President Obama Speaks At Del Sol

Steve Marcus

President Obama works the crowd after a speech on immigration at Del Sol High School Friday, Nov. 21, 2014.

Undocumented immigrants across the nation rejoiced when President Barack Obama visited Las Vegas in November to announce an ambitious new plan that would spare millions of them from deportation.

But the excitement that followed the president's promise has since turned to disappointment — Obama’s speech at Del Sol High School marked the beginning of a political and legal battle that left potential beneficiaries in limbo with no deportation relief in sight. Federal employees were supposed to begin accepting applications on Tuesday from those who stood to benefit most from the president’s plan — parents of permanent residents and U.S. citizens. Instead, Nevada’s immigration advocates marked the occasion by protesting a lawsuit that put the plan on hold. They followed the rally with a presentation answering immigrants’ questions about Obama’s directive — many remain confused about its history and potential fate.

Here’s a quick recap of Obama’s executive actions on immigration, the fight that followed his Las Vegas announcement, and where things stand six months later:

Obama touted his order as a temporary solution for years of congressional inaction on finding a plan to deal with the flow of undocumented immigrants entering the U.S. from around the world.

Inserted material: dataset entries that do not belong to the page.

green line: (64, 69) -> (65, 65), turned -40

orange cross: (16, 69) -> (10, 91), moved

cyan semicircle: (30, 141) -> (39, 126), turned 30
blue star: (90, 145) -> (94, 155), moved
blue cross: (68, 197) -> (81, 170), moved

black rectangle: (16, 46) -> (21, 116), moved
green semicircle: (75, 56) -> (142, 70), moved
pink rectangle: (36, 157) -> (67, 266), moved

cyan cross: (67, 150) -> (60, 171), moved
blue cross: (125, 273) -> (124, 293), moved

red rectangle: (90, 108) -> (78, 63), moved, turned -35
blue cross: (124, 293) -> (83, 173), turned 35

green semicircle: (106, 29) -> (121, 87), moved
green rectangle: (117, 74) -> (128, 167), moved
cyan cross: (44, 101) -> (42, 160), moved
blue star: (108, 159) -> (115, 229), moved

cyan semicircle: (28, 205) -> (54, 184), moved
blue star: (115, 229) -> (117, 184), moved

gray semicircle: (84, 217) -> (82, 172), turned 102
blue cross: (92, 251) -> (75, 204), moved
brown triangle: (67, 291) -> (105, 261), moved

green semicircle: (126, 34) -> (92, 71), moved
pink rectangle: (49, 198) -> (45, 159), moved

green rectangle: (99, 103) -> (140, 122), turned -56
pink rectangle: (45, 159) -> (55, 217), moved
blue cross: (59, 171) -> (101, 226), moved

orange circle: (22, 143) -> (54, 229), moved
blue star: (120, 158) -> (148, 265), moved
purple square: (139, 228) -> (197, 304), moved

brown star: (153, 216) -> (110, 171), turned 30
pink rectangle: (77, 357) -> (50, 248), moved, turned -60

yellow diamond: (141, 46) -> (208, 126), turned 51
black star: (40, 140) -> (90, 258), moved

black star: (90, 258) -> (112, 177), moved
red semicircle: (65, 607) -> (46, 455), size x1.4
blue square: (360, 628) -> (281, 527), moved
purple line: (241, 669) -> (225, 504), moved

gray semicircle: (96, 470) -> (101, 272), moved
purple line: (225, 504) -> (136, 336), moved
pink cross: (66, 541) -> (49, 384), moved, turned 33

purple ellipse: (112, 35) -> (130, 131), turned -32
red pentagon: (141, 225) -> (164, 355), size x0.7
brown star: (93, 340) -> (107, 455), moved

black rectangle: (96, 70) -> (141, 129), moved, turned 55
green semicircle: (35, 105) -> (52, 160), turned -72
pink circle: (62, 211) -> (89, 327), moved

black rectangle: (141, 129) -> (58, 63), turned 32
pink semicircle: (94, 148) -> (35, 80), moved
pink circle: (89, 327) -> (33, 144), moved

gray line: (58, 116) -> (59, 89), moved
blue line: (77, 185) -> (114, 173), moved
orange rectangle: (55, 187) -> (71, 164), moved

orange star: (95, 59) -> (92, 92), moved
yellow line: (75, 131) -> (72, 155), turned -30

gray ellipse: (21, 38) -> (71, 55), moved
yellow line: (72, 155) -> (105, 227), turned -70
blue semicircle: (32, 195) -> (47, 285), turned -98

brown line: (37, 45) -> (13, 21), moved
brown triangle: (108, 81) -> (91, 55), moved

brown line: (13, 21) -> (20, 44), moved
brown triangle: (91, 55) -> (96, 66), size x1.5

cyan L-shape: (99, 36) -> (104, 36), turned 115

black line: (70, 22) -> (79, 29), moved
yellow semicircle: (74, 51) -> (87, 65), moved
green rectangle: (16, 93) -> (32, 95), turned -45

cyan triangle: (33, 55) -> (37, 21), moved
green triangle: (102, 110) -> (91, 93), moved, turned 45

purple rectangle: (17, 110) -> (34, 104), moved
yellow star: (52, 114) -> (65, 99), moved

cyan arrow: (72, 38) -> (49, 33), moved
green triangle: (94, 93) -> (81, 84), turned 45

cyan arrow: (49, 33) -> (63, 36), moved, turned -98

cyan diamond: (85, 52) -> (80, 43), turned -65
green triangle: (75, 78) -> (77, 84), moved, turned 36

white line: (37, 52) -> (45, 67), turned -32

The president’s executive actions — controversially carried out without congressional approval — expanded a 2012 directive benefiting undocumented immigrants who entered the country as children, dubbed the Deferred Action for Childhood Arrivals program. They also created a similar program called Deferred Action for Parents of Americans and Lawful Permanent Residents that would have granted aid for parents of people living in the U.S. legally.

The second program was scheduled to roll out Tuesday, but the lawsuit stands in the way.

In Clark County, which is home to an estimated 99,000 people living in the country illegally, about 42 percent of the undocumented population would have been eligible for either program.

Political wrangling and a Republican-backed lawsuit followed Obama’s announcement, and the executive actions are now on hold.

The plan took its first hit in January, when House Republicans voted to block its funding through amendments added to a bill funding the Department of Homeland Security. Two months later, a $39.7 billion package was approved without the amendments.

Meanwhile, a lawsuit filed in December by Texas Gov. Greg Abbott (who was then serving as the state’s attorney general) began to gain traction, gradually getting the support of representatives from 26 states. Nevada Attorney General Adam Laxalt controversially signed on to the bill without consulting first with Gov. Brian Sandoval, splitting the Republican Party and drawing fierce criticism from Nevada’s immigration activists.

A federal judge in Texas sided with the coalition of states in February, temporarily blocking the president’s executive actions. The coalition, meanwhile, is attempting to have the president’s plan thrown out completely.

The Obama administration has since tried to persuade the U.S. Court of Appeals in New Orleans to lift the injunction.

The White House insists that the president has exclusive authority to enforce immigration laws and can adjust policies as he sees fit.

Fourteen states have sided with Obama in the case, arguing the benefits of immigration outweigh its costs.

Appellate court judges appear divided on the issue, and regardless of what they decide, the case is likely far from over. The Texas judge who ordered the injunction is still deliberating over the constitutionality of the president’s deal, and Obama’s legal team will likely appeal the decision and perhaps take the case to the Supreme Court.